Oh, I misread your post :man_facepalming:

What is the id? From your ideal result, it seems like you want to query by agent id. If so, it’s better to iterate by agent_list, and join others and transform the result to your “ideal” result.

Some notes

  • If you need a list from a query, then you should chose that table for from.
  • You can preload with select - so that you don’t need to fetch all columns, if it matters
  • Don’t overuse join to fetch everything in one query - it can be actually slower then running two queries, even index is being used

Here is the one query version - joining everything, taking duplicate common fields, and cleaning up with elixir

query =
  from al in AgentLicense,
    join: a in Agent,
    join: s in Site,
    join: o in Organization,
    on:
      a.id == al.agent_id and
        a.site_id == s.id and
        s.organization_id == o.id,
    where: a.id == ^id,
    select: {
      %{agent_name: a.name, site_name: s.name, organization_name: o.name},
      al # the shole schema; or you may specify %{key: al.key} to select columns
    }

{common, licenses} =
  query
  |> Repo.all()
  |> Enum.reduce({nil, []}, fn {common, al}, {_, list} -> {common, [al | list]} end)

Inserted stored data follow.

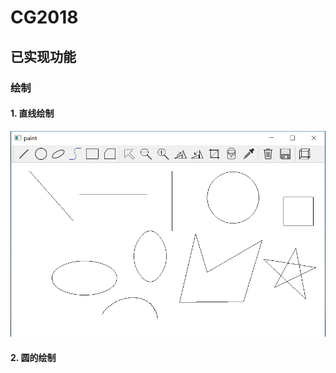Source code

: # CG2018

## 已实现功能
### 绘制
#### 1. 直线绘制
![绘制直线](https://github.com/cmyzld/CG2018/blob/master/screen/draw.png)
#### 2. 圆的绘制
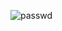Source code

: ![passwd](https://github.com/2hrsinterlude/Passwd/assets/122634541/34663dd3-faab-4d0b-a81f-14426230be47)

Map.put(common, :licenses, licenses)

However, the above approach will consume more db connection bandwidth and client side memory, since the common part is being duplicated.

To avoid that, the simplest solution is to make two queries in a transaction - 1) agent & org with agent id, and 1) agent licenses with one query.

Repo.transaction(fn ->
  query = from al in AgentLicense, where: al.agent_id == ^id
  licenses = query |> Repo.all()

  query =
    from a in Agent,
      join: s in Site,
      join: o in Organization,
      on:
        a.site_id == s.id and
          s.organization_id == o.id,
      where: a.id == ^id,
      select: %{agent_name: a.name, site_name: s.name, organization_name: o.name}

  common = query |> Repo.one()

  Map.put(common, :licenses, licenses)
end)

If you just need to access assoc from the record (e.g. agent/site/org from agent license) - then you can just use preload without join - then it ecto will preload them in separate query automatically.